Florida Authors in the Spotlight with Live Events from Midtown Reader
The Tallahassee Midtown Reader Bookstore, 1123 Thomasville Road, hosts several author events in September. Here’s what’s coming. Learn more about midtownreader.com.
“Matrix”, Wednesday, September 8, 7 p.m., Tallahassee Woman’s Club, 1513 Cristobal Drive
Driven from the royal court by Eleanor of Aquitaine, deemed too rude and rude for marriage or court life, Marie de France, 17, was sent to England to be the new prioress of an impoverished abbey, her nuns on the on the verge of starvation and disease.
As sensitive to the sacred as to the profane, Matrix brings together currents of violence, sensuality and religious ecstasy in a fascinating portrait of a consuming passion, an aberrant faith and a woman through and around whom the story moves. Lauren Groff’s new novel, her first since “Fates and Furies”, is a provocative and timely exploration of the raw power of female creativity in a corrupt world.
Lauren Groff is a two-time National Book Award finalist and New York Times bestselling author of the novels “Monsters of Templeton”, “Arcadia” and “Fates and Furies”, and of the short stories “Delicate Edible Birds” and “Florida.” She won the Story Prize and was a finalist for the National Book Critics Circle Award. Groff’s work appears regularly in The New Yorker, The Atlantic, and elsewhere, and she was named one of Granta’s 2017 Best Young American Novelists.
“Ride South Until the Sawgrass”, Thursday, September 9, 7 p.m. In store (Midtown Reader, 1123 Thomasville Road)
From the moment Nat Quinto and his wife Lucy set foot in Florida territory, they can’t seem to avoid Jake Primrose, a rancher whose plans to increase his already plentiful wealth trap everyone around him.
Between Primrose’s greed and the brutal conflicts brewing in the land around them, will the Quinto family be able to stay true to themselves?
In four tales, the paths of the Primrose and Quinto families inevitably cross, separate and intertwine in this first virtuoso film that takes place during the tumultuous years of the Second Seminole War of the Florida Territory and the beginning of the State.
James Chapin is a writer from Florida. His work has appeared in Slate, Image Journal, Catapult, the Marginalia chain of Los Angeles Review of Books, and the Tampa Bay Times. He is currently based in Athens, Georgia, where he is a candidate for a Master of Science in Forestry from the University of Georgia.
Heidi Tyline King
“Saving American Beach”, Saturday, September 11, 11 am Kidtown in-store event
A picture book biography of MaVynee Betsch, an African-American opera singer turned environmentalist and the legacy she has preserved.
MaVynee loved going to the beach. But in Jim Crow’s day, she couldn’t just go to just any beach – most of Jacksonville’s beaches were white only. Knowing that something needs to be done, her grandfather bought a beach that African American families could enjoy without remembering they were second class citizens; he called it American Beach.

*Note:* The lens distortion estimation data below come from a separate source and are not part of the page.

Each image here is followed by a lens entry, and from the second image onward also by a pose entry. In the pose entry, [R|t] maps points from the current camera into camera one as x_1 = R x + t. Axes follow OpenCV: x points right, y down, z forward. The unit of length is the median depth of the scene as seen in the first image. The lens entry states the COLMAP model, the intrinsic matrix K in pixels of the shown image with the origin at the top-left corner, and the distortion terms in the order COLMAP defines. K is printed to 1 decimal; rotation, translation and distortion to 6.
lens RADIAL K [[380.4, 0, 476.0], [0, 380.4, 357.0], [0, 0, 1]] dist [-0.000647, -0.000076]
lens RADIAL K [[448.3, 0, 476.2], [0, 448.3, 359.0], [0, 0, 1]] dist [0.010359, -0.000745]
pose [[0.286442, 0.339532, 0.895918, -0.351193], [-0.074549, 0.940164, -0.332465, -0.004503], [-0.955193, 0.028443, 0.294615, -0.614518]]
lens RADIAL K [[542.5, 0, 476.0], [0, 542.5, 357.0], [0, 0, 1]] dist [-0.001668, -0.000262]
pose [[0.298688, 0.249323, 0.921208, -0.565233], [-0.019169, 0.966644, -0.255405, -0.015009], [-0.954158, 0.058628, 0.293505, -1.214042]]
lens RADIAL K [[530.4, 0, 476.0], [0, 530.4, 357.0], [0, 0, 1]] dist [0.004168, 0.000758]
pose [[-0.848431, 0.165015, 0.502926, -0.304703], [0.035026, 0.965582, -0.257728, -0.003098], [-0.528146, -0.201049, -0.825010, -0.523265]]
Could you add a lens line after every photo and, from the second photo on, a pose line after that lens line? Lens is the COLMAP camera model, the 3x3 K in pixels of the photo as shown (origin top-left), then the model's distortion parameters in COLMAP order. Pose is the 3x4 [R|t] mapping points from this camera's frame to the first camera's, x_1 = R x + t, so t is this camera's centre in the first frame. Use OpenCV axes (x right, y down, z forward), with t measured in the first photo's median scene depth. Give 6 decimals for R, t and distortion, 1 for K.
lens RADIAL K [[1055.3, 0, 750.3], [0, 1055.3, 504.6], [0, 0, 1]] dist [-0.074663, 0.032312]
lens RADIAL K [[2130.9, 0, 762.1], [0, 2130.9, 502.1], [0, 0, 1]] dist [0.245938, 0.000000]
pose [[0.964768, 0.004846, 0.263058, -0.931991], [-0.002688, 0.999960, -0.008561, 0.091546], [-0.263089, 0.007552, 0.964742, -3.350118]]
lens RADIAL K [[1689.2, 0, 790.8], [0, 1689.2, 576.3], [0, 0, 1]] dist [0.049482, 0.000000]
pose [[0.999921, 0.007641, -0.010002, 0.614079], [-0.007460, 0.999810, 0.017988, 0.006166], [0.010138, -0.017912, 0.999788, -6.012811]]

Artists like Zora Neale Hurston and Ray Charles have vacationed on its sunny shores. It was here that MaVynee was first inspired to sing, later propelling her to become a widely acclaimed opera singer who performed regularly on an international stage. But her first love will always be American Beach.
After the Civil Rights Act disintegrated public places, there was no longer a need for a place like American Beach, and it slowly fell into disuse. MaVynee remembered how important American Beach was to her family and so many others. Determined to preserve this integral part of American history, she began her second act as an activist and environmentalist, ultimately saving the place she had always been most at home.
Heidi Tyline King has written many adult books, but this is her first children’s book. She lives in Tallahassee.
“A shot in the moonlight.” Held online via Zoom.
“A Shot in the Moonlight” tells the true story of George Dinning, a freed slave who was wrongly convicted of murder after defending himself against a white mob, later winning damages against them in court with the help of a Confederate war hero turned lawyer.
Ben Montgomery is a former corporate reporter for the Tampa Bay Times and founder of the Narrative Journalism website Gangrey.com. In 2010, he was a finalist for the Pulitzer Prize for Local Reporting and won the Dart Prize and the Casey Medal for a series called “For Their Own Good,” on abuse at Florida’s oldest reform school. He lives in Tampa with his children. He is the author of “The Man Who Walked Backwards”, “The Leper Spy” and “Grandma Gatewood’s Walk”.